**STATED EXERCISE:** Please write out the records from the start through the line that has "genus: Eleocharis", substituting "species" for "scientific name" and leaving everything else unchanged.

**Saved entries:**
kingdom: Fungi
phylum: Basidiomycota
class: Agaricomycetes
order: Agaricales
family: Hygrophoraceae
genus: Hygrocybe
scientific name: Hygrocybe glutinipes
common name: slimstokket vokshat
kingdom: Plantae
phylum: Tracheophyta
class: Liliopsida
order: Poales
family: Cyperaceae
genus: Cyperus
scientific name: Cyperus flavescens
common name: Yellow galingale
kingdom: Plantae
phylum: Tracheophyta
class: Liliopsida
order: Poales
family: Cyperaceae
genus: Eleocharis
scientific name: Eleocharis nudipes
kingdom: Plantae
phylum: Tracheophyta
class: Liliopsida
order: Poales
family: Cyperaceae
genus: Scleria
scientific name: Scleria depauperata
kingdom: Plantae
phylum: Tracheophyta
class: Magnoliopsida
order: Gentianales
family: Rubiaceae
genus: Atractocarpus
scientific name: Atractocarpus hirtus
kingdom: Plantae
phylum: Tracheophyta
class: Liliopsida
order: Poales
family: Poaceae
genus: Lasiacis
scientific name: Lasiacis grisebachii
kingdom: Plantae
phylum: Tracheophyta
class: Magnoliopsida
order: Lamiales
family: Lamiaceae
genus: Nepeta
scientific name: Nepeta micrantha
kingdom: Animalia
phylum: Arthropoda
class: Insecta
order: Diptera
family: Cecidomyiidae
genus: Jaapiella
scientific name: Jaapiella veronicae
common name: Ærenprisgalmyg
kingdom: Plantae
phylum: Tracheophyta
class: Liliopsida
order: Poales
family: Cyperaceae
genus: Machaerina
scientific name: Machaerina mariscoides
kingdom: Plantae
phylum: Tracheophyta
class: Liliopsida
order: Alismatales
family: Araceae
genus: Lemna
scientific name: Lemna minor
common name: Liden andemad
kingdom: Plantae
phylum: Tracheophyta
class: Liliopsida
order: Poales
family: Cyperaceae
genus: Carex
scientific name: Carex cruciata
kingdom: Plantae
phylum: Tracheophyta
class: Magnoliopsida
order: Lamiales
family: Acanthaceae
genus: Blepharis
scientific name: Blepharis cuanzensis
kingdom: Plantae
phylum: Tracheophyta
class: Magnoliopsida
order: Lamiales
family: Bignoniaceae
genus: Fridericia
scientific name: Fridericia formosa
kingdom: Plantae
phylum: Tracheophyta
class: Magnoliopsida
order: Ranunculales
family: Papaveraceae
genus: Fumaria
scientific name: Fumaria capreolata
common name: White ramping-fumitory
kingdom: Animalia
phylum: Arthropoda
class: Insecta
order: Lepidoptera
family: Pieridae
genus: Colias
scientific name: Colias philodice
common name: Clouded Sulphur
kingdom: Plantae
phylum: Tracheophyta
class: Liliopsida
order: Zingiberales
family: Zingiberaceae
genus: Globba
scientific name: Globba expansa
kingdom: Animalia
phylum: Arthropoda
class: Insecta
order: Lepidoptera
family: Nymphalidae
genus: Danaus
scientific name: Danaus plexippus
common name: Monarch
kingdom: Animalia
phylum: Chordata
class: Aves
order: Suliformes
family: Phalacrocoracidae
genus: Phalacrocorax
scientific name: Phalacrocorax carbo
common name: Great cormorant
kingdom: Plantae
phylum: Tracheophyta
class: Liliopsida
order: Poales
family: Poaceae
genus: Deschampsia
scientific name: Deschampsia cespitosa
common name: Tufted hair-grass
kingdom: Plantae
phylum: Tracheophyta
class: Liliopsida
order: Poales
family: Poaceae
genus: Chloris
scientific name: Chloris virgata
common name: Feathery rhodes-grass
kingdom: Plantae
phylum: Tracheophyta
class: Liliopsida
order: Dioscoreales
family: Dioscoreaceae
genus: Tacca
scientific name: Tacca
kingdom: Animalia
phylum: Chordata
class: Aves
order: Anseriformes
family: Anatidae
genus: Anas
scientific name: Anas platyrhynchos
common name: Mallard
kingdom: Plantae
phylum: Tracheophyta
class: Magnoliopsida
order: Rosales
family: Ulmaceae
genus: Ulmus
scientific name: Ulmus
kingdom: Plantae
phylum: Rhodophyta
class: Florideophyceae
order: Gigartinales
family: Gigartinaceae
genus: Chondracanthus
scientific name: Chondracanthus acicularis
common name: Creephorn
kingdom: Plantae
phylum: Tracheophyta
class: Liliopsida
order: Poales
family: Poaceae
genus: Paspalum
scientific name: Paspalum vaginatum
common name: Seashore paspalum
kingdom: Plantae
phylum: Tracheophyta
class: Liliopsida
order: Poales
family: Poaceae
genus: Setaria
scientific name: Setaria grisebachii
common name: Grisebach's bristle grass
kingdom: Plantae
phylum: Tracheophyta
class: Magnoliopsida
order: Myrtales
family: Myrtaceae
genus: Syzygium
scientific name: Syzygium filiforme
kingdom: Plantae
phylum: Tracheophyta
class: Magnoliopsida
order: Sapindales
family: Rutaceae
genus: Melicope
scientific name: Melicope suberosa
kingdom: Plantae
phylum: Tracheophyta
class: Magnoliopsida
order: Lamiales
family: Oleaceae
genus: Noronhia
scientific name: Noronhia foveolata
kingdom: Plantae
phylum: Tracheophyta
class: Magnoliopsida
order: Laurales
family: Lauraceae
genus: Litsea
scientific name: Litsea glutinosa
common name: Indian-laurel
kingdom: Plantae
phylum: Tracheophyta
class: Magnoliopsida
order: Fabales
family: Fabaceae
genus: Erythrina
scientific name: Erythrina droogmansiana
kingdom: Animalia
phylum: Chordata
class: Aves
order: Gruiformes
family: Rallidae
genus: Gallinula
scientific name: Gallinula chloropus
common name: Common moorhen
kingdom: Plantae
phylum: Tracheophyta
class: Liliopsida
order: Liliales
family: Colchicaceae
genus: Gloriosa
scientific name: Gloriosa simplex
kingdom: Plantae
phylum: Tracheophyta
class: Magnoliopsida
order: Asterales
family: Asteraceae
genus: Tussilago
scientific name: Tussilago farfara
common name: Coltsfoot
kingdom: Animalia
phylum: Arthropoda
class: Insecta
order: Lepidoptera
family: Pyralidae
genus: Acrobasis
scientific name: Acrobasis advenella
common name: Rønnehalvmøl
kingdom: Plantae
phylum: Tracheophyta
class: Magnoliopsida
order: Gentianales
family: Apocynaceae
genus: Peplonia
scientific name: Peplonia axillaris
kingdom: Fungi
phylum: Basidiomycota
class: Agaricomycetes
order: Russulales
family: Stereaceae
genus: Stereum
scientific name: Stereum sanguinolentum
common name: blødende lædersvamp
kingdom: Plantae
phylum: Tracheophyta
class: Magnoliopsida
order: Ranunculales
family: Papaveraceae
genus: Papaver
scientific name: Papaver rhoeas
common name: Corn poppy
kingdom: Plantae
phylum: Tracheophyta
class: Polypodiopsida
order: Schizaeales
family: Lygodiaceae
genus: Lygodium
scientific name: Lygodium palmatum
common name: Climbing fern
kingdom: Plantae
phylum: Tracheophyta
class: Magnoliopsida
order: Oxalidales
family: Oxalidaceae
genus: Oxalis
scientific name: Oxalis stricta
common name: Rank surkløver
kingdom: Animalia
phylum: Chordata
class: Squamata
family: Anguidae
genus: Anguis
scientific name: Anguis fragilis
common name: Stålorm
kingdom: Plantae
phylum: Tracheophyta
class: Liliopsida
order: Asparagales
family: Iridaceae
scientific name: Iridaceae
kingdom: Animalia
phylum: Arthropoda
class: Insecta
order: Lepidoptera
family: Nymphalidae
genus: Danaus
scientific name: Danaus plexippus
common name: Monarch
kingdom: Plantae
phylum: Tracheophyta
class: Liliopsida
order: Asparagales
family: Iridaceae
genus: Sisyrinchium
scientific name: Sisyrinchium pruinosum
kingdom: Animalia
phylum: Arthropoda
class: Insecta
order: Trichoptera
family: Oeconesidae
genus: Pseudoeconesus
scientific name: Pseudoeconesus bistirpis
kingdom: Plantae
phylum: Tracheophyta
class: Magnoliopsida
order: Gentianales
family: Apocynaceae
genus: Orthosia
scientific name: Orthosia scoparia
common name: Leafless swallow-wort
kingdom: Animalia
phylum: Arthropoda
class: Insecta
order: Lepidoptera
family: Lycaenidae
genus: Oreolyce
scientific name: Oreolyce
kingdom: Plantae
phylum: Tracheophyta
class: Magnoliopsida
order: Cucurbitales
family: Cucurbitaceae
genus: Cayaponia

**ANSWER IN FULL:**
kingdom: Fungi
phylum: Basidiomycota
class: Agaricomycetes
order: Agaricales
family: Hygrophoraceae
genus: Hygrocybe
species: Hygrocybe glutinipes
common name: slimstokket vokshat
kingdom: Plantae
phylum: Tracheophyta
class: Liliopsida
order: Poales
family: Cyperaceae
genus: Cyperus
species: Cyperus flavescens
common name: Yellow galingale
kingdom: Plantae
phylum: Tracheophyta
class: Liliopsida
order: Poales
family: Cyperaceae
genus: Eleocharis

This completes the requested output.